A recent survey commissioned by the British Columbia Securities Commission (BCSC) has shed light on the diverse and often unexpected composition of do-it-yourself (DIY) investor portfolios. While individual stocks remain the most popular investment choice among DIYers, the survey highlights a range of assets that reveal an unconventional approach to personal finance.
According to the survey, 57% of DIY investors hold individual stocks, a figure that underscores the enduring appeal of this traditional investment option. However, what follows in their portfolios is less predictable and, at times, surprising.
Mutual Funds Still in Play for DIY Investors
Contrary to the perception that DIY investors steer clear of mutual funds due to their high fees, 33% of respondents reported holding mutual funds. This contrasts with the belief that such investors favour low-cost alternatives like exchange-traded funds (ETFs). Personal finance columnist Rob Carrick noted, “You’d expect mutual funds to dominate in portfolios built by advisers, and that’s in fact the case.” In the same survey, 54% of advised investors held mutual funds, suggesting that the product remains a significant part of both advised and DIY portfolios.
GICs and Crypto Gain Ground
One of the more unexpected findings from the survey was the prominence of guaranteed investment certificates (GICs) in DIY portfolios. GICs, which accounted for 28% of holdings, ranked ahead of ETFs, which were held by just 26% of DIY investors. Carrick pointed out that this may be linked to recent rises in interest rates, which saw GIC returns briefly spike to 5-6%. However, he added, “Expect the GIC component of all investor portfolios to ease back as existing holdings mature into a lower rate world.”
Perhaps less surprising, though still significant, is the inclusion of cryptocurrency in 26% of DIY portfolios. While crypto has not yet earned a specific mention among advised investors, its growing presence in DIY portfolios suggests that many are keen to experiment with this volatile and often controversial asset. The survey highlights that despite the risks, many retail investors are intrigued by the potential gains offered by digital currencies.
Stocks Dominate, but Bonds Lag
The survey’s results also highlight the strong preference for stocks among DIY investors, though this raises some important questions about performance. Carrick noted, “The heavy reliance on stocks by DIY investors is predictable, but it does raise questions about results.” He referred to the longstanding criticism of mutual funds, which are often accused of underperforming low-cost index-tracking ETFs after fees are factored in. The survey didn’t delve into whether DIY investors were outperforming these managed funds, leaving the question open as to whether their stock-picking strategies were yielding better results.

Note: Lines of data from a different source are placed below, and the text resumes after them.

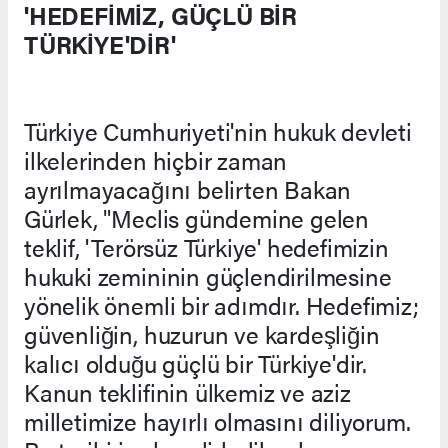
'HEDEFİMİZ, GÜÇLÜ BİR
TÜRKİYE'DİR'
Türkiye Cumhuriyeti'nin hukuk devleti
ilkelerinden hiçbir zaman
ayrılmayacağını belirten Bakan
Gürlek, "Meclis gündemine gelen
teklif, 'Terörsüz Türkiye' hedefimizin
hukuki zemininin güçlendirilmesine
yönelik önemli bir adımdır. Hedefimiz;
güvenliğin, huzurun ve kardeşliğin
kalıcı olduğu güçlü bir Türkiye'dir.
Kanun teklifinin ülkemiz ve aziz
milletimize hayırlı olmasını diliyorum.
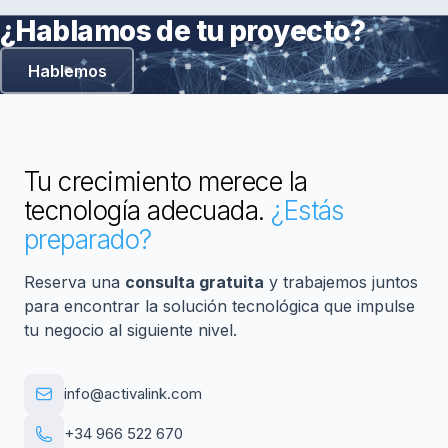
¿Hablamos de tu proyecto?
Hablemos
Tu crecimiento merece la
tecnología adecuada.
¿Estás
preparado?
Reserva una
consulta gratuita
y trabajemos juntos
para encontrar la solución tecnológica que impulse
tu negocio al siguiente nivel.
info@activalink.com
+34 966 522 670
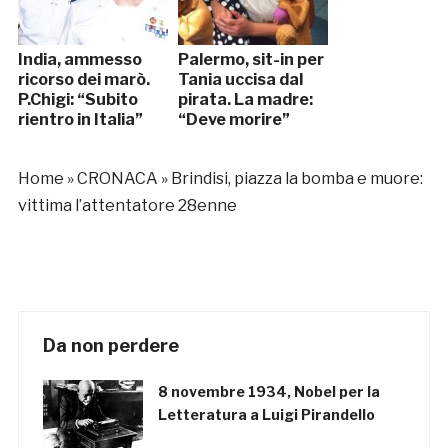
India, ammesso
Palermo, sit-in per
ricorso dei marò.
Tania uccisa dal
P.Chigi: “Subito
pirata. La madre:
rientro in Italia”
“Deve morire”
Home
»
CRONACA
»
Brindisi, piazza la bomba e muore:
vittima l’attentatore 28enne
Da non perdere
8 novembre 1934, Nobel per la
Letteratura a Luigi Pirandello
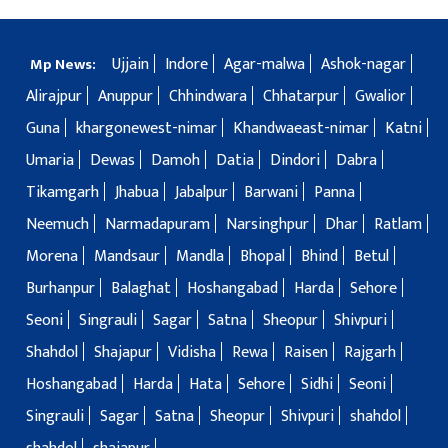
Ujjain
Indore
Agar-malwa
Ashok-nagar
Mp News:
Alirajpur
Anuppur
Chhindwara
Chhatarpur
Gwalior
Guna
khargonewest-nimar
Khandwaeast-nimar
Katni
Umaria
Dewas
Damoh
Datia
Dindori
Dabra
Tikamgarh
Jhabua
Jabalpur
Barwani
Panna
Neemuch
Narmadapuram
Narsinghpur
Dhar
Ratlam
Morena
Mandsaur
Mandla
Bhopal
Bhind
Betul
Burhanpur
Balaghat
Hoshangabad
Harda
Sehore
Seoni
Singrauli
Sagar
Satna
Sheopur
Shivpuri
Shahdol
Shajapur
Vidisha
Rewa
Raisen
Rajgarh
Hoshangabad
Harda
Hata
Sehore
Sidhi
Seoni
Singrauli
Sagar
Satna
Sheopur
Shivpuri
shahdol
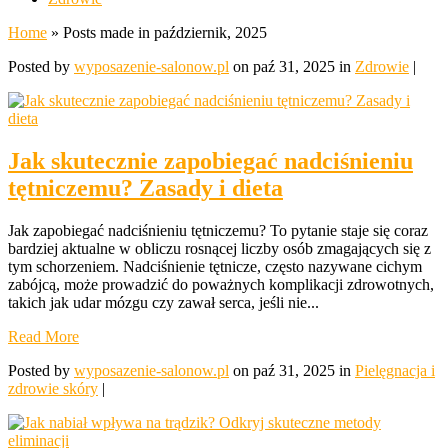
Home
»
Posts made in październik, 2025
Posted by
wyposazenie-salonow.pl
on paź 31, 2025 in
Zdrowie
|
Jak skutecznie zapobiegać nadciśnieniu
tętniczemu? Zasady i dieta
Jak zapobiegać nadciśnieniu tętniczemu? To pytanie staje się coraz
bardziej aktualne w obliczu rosnącej liczby osób zmagających się z
tym schorzeniem. Nadciśnienie tętnicze, często nazywane cichym
zabójcą, może prowadzić do poważnych komplikacji zdrowotnych,
takich jak udar mózgu czy zawał serca, jeśli nie...
Read More
Posted by
wyposazenie-salonow.pl
on paź 31, 2025 in
Pielęgnacja i
zdrowie skóry
|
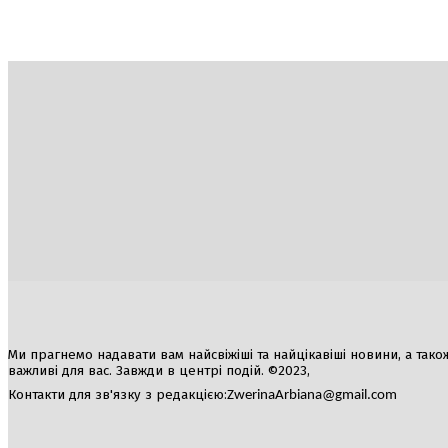
Україна
Блоги
Здоров’я
Спорт
Авто
Арт
Їжа
Ми прагнемо надавати вам найсвіжіші та найцікавіші новини, а також а
важливі для вас. Завжди в центрі подій. ©2023,
Контакти для зв'язку з редакцією:
ZwerinaArbiana@gmail.com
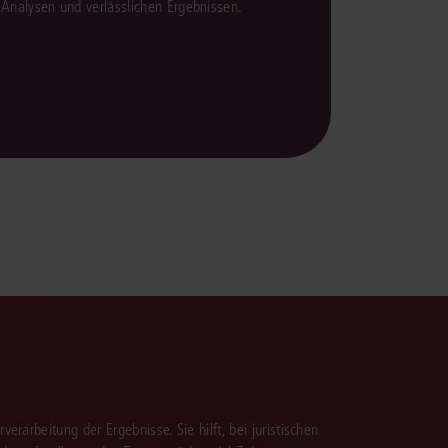
en Analysen und verlässlichen Ergebnissen.
verarbeitung der Ergebnisse. Sie hilft, bei juristischen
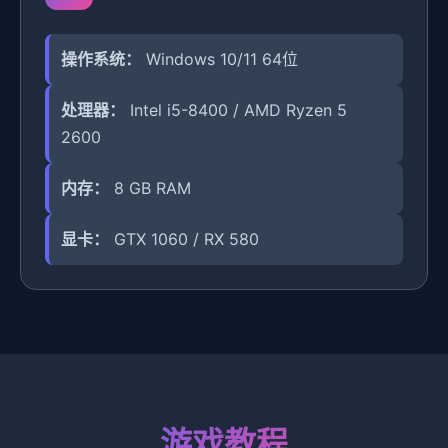
操作系统：
Windows 10/11 64位
处理器：
Intel i5-8400 / AMD Ryzen 5
2600
内存：
8 GB RAM
显卡：
GTX 1060 / RX 580
游戏教程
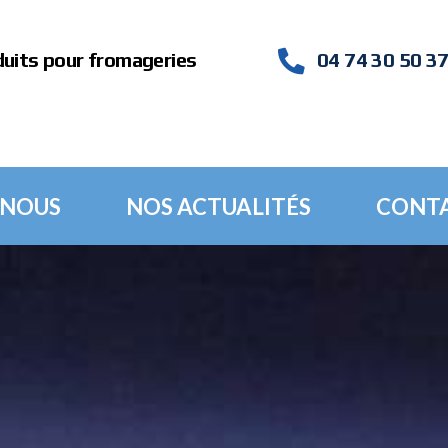
duits pour fromageries
04 74 30 50 3
 NOUS
NOS ACTUALITÉS
CONT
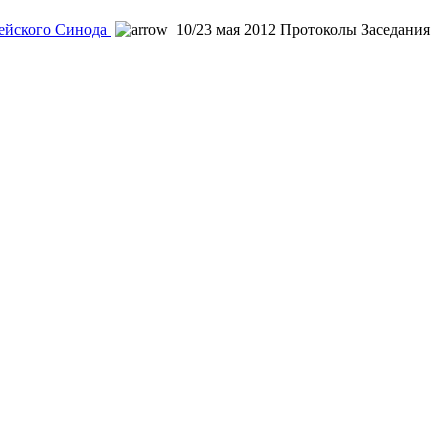
ейского Синода
10/23 мая 2012 Протоколы Заседания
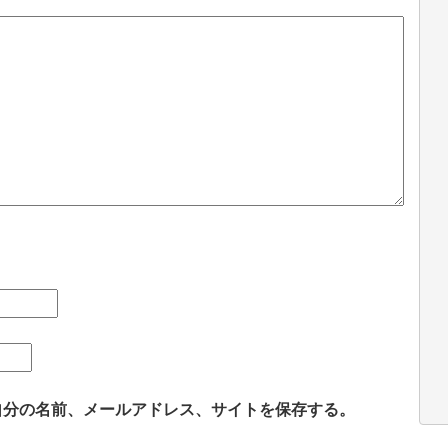
自分の名前、メールアドレス、サイトを保存する。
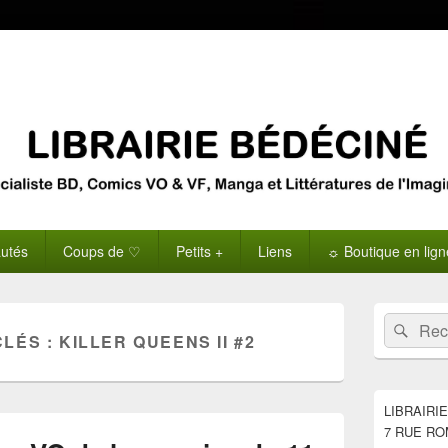
utés
Coups de ♡
Petits +
Liens
☼ Boutique en lig
Zone
Recherche 
Rech
principale
CLÉS :
KILLER QUEENS II #2
de
widget
pour
la
LIBRAIRI
barre
7 RUE RO
latérale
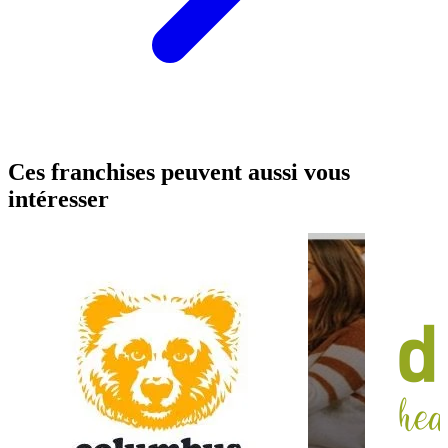
Ces franchises peuvent aussi vous
intéresser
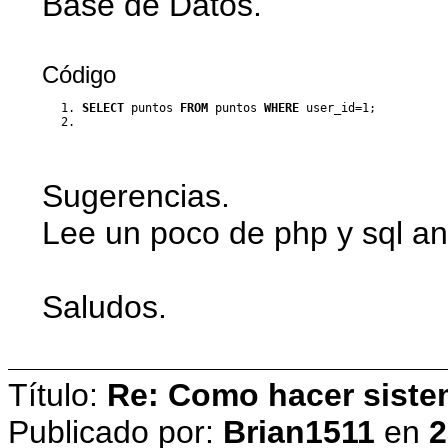
Base de Datos.
Código
SELECT
 puntos 
FROM
 puntos 
WHERE
 user_id
=
1
;
Sugerencias.
Lee un poco de php y sql an
Saludos.
Título:
Re: Como hacer siste
Publicado por:
Brian1511
en
2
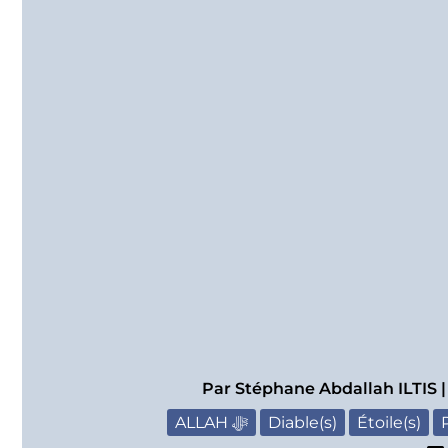
Par
Stéphane Abdallah ILTIS
ALLAH ﷻ
Diable(s)
Étoile(s)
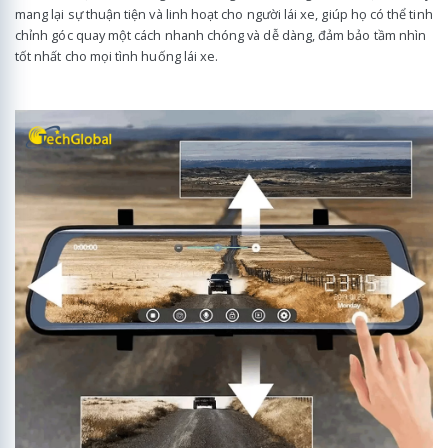
mang lại sự thuận tiện và linh hoạt cho người lái xe, giúp họ có thể tinh
chỉnh góc quay một cách nhanh chóng và dễ dàng, đảm bảo tầm nhìn
tốt nhất cho mọi tình huống lái xe.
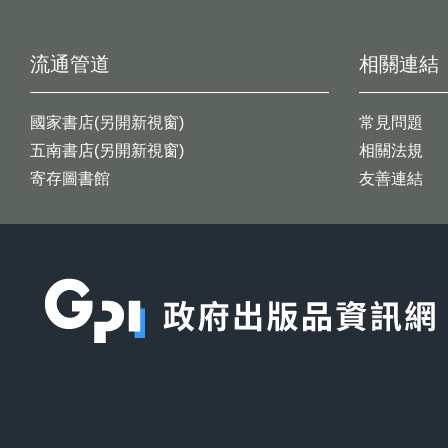
流通管道
相關連結
國家書店(另開新視窗)
常見問題
五南書店(另開新視窗)
相關法規
寄存圖書館
友善連結
:::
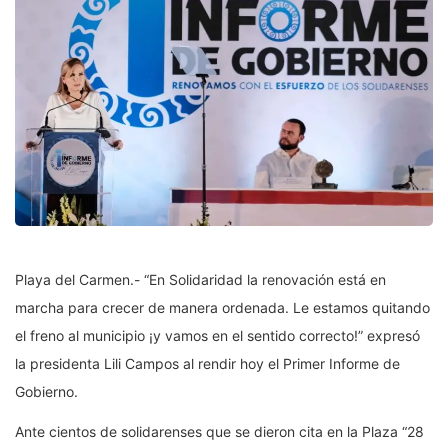
Playa del Carmen.- “En Solidaridad la renovación está en
marcha para crecer de manera ordenada. Le estamos quitando
el freno al municipio ¡y vamos en el sentido correcto!” expresó
la presidenta Lili Campos al rendir hoy el Primer Informe de
Gobierno.
Ante cientos de solidarenses que se dieron cita en la Plaza “28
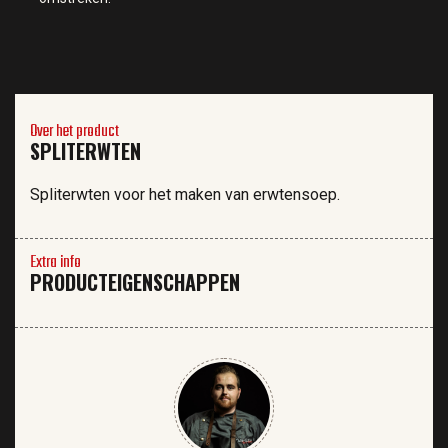
Over het product
SPLITERWTEN
Spliterwten voor het maken van erwtensoep.
Extra info
PRODUCTEIGENSCHAPPEN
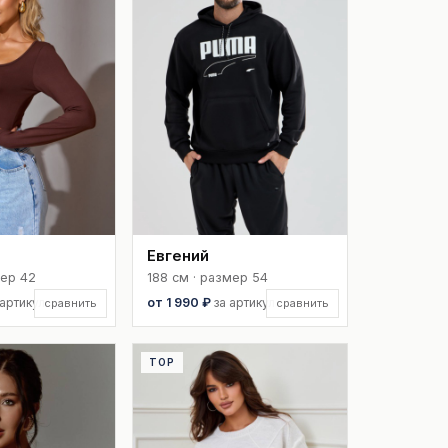
Евгений
мер 42
188 см · размер 54
 артикул
от 1 990 ₽
за артикул
сравнить
сравнить
TOP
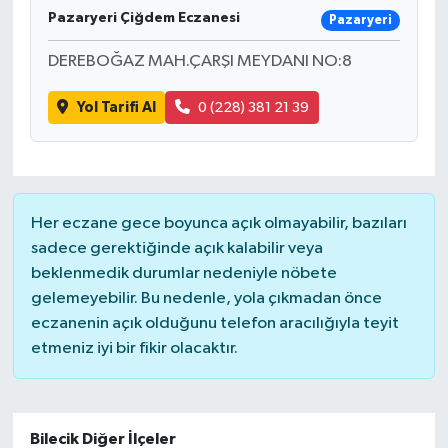
Pazaryeri Çiğdem Eczanesi
Pazaryeri
Ardahan Müftülüğü
Kudüs
Hutbeler
DEREBOĞAZ MAH.ÇARŞI MEYDANI NO:8
Artvin Müftülüğü
Kurban
DİYANET AKADEMİ
Yol Tarifi Al
0 (228) 381 21 39
Aydın Müftülüğü
Mukabele
DİYANET GENÇLİK
Balıkesir Müftülüğü
Peygamberimizin Hayatı
DİYANET RADYO/TV
Her eczane gece boyunca açık olmayabilir, bazıları
Bartın Müftülüğü
Ramazan
DEPREM
sadece gerektiğinde açık kalabilir veya
beklenmedik durumlar nedeniyle nöbete
Batman Müftülüğü
Sahabeler
Dünya
gelemeyebilir. Bu nedenle, yola çıkmadan önce
eczanenin açık olduğunu telefon aracılığıyla teyit
Bayburt Müftülüğü
Zekat
Eğitim
etmeniz iyi bir fikir olacaktır.
Bilecik Müftülüğü
Kültür-Sanat
Bilecik Diğer İlçeler
Bingöl Müftülüğü
Aile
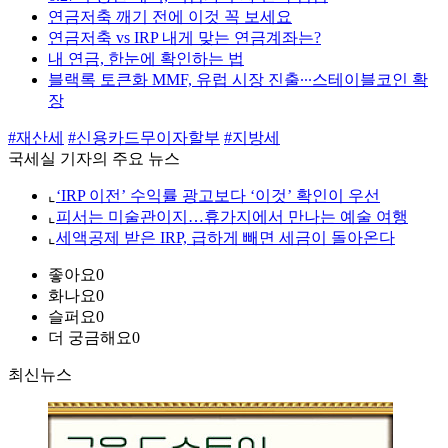
연금저축 깨기 전에 이것 꼭 보세요
연금저축 vs IRP 내게 맞는 연금계좌는?
내 연금, 한눈에 확인하는 법
블랙록 토큰화 MMF, 유럽 시장 진출∙∙∙스테이블코인 확
장
#재산세
#신용카드무이자할부
#지방세
국세실 기자의 주요 뉴스
⌞
‘IRP 이전’ 수익률 광고보다 ‘이것’ 확인이 우선
⌞
피서는 미술관이지…휴가지에서 만나는 예술 여행
⌞
세액공제 받은 IRP, 급하게 빼면 세금이 돌아온다
좋아요
0
화나요
0
슬퍼요
0
더 궁금해요
0
최신뉴스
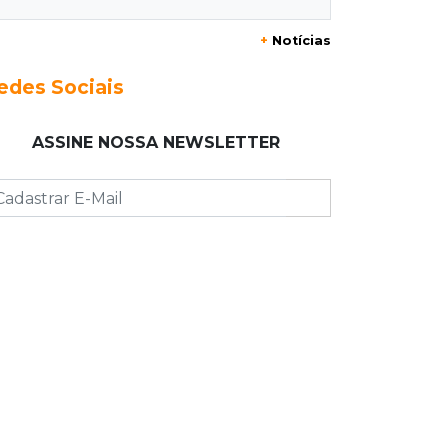
+
Notícias
13:40
Indústria
Mineração ganha força, gera mais
edes Sociais
empregos e impulsiona exportações
de MS
ASSINE NOSSA NEWSLETTER
13:34
Rio Verde do MT
Um dia após matar companheira,
homem se entrega e acaba preso por
feminicídio
13:25
Nova Ala
Hospital de Câncer inaugura 20 leitos
de UTI e amplia capacidade para
pacientes
13:17
Depoimento contraditório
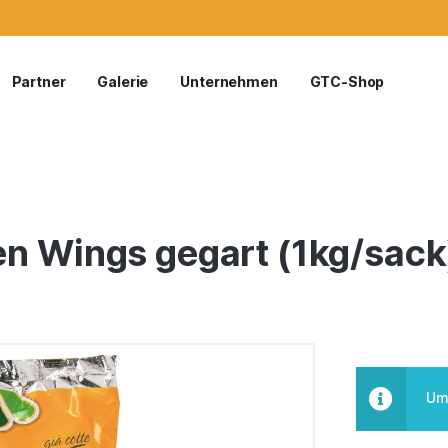
Partner
Galerie
Unternehmen
GTC-Shop
en Wings gegart (1kg/sac
Um 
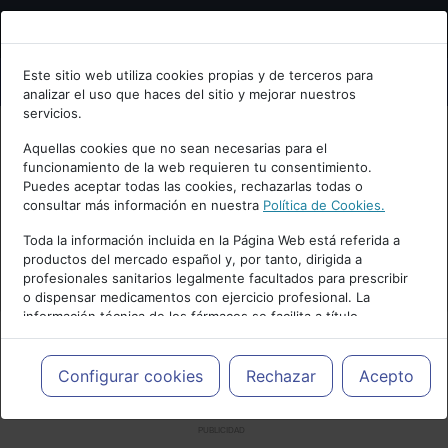
Bienvenid@ a psiquiatria.com
Este sitio web utiliza cookies propias y de terceros para
analizar el uso que haces del sitio y mejorar nuestros
Escribe tu Email
servicios.
Aquellas cookies que no sean necesarias para el
funcionamiento de la web requieren tu consentimiento.
Accede o regístrate con tu email.
Puedes aceptar todas las cookies, rechazarlas todas o
consultar más información en nuestra
Política de Cookies.
Toda la información incluida en la Página Web está referida a
productos del mercado español y, por tanto, dirigida a
Cancelar
profesionales sanitarios legalmente facultados para prescribir
o dispensar medicamentos con ejercicio profesional. La
información técnica de los fármacos se facilita a título
meramente informativo, siendo responsabilidad de los
profesionales facultados prescribir medicamentos y decidir, en
cada caso concreto, el tratamiento más adecuado a las
Configurar cookies
Rechazar
Acepto
necesidades del paciente.
PUBLICIDAD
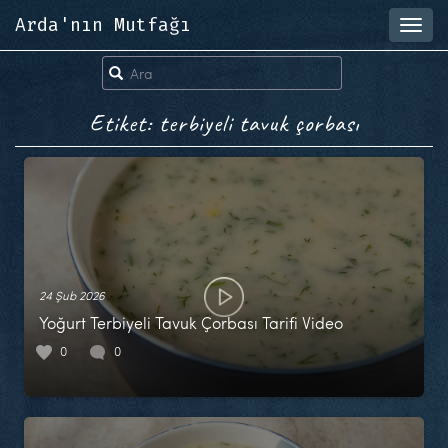
Arda'nın Mutfağı
Toggl
navig
Etiket: terbiyeli tavuk çorbası
24 Şub 2026
Yoğurt Terbiyeli Tavuk Çorbası Tarifi Video
0
0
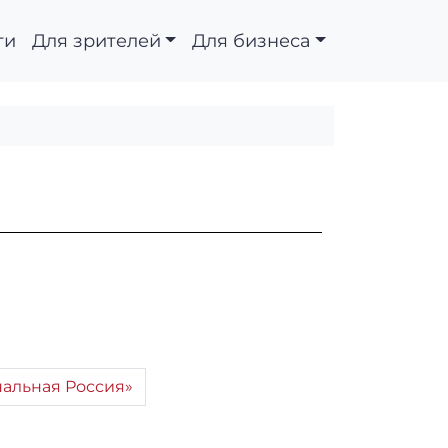
ти
Для зрителей
Для бизнеса
нальная Россия»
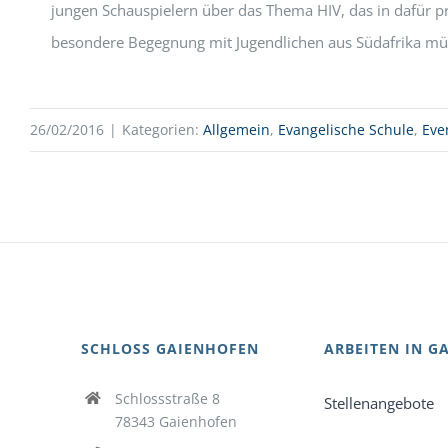
jungen Schauspielern über das Thema HIV, das in dafür prä
besondere Begegnung mit Jugendlichen aus Südafrika mü
26/02/2016
|
Kategorien:
Allgemein
,
Evangelische Schule
,
Eve
SCHLOSS GAIENHOFEN
ARBEITEN IN G
Schlossstraße 8
Stellenangebote
78343 Gaienhofen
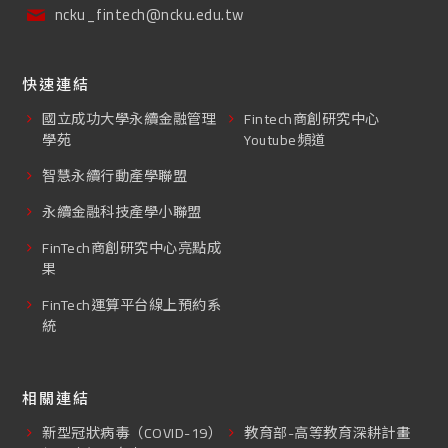
ncku_fintech@ncku.edu.tw
快速連結
國立成功大學永續金融管理
Fintech商創研究中心
學苑
Youtube頻道
智慧永續行動產學聯盟
永續金融科技產學小聯盟
FinTech商創研究中心亮點成
果
FinTech運算平台線上預約系
統
相關連結
新型冠狀病毒（COVID-19）
教育部-高等教育深耕計畫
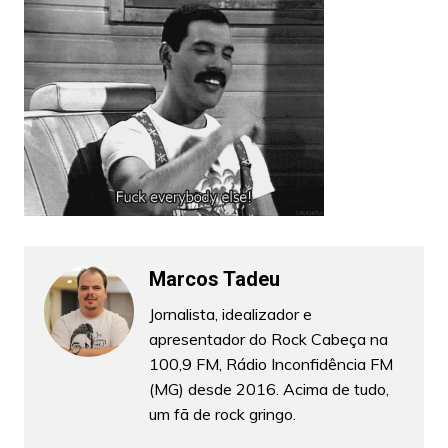
Marcos Tadeu
Jornalista, idealizador e
apresentador do Rock Cabeça na
100,9 FM, Rádio Inconfidência FM
(MG) desde 2016. Acima de tudo,
um fã de rock gringo.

One area where DIY portfolios appear to be lacking is in bonds. Only 12% of respondents reported holding government or corporate bonds, a figure Carrick found concerning. However, he suggested that this may not be as troubling as it seems, since many mutual funds and ETFs likely contain fixed-income assets alongside equities. Still, the low bond exposure could leave some DIY investors vulnerable to market volatility.
Room for Growth in ETFs
While ETFs have gained significant popularity in recent years, the survey suggests there is still considerable room for growth in both DIY and advised portfolios. Only 26% of DIY investors reported holding ETFs, a figure that might seem low given the widespread praise these products have received for their low fees and broad market exposure.
As the financial landscape continues to evolve, the BCSC survey offers a snapshot of the sometimes unconventional approaches that DIY investors are taking. While traditional stocks remain a mainstay, the inclusion of assets like GICs and crypto reflects the shifting priorities and preferences of a new generation of investors. Whether these strategies will prove successful in the long run remains to be seen, but for now, the portfolios of DIY investors provide a fascinating glimpse into the future of personal finance.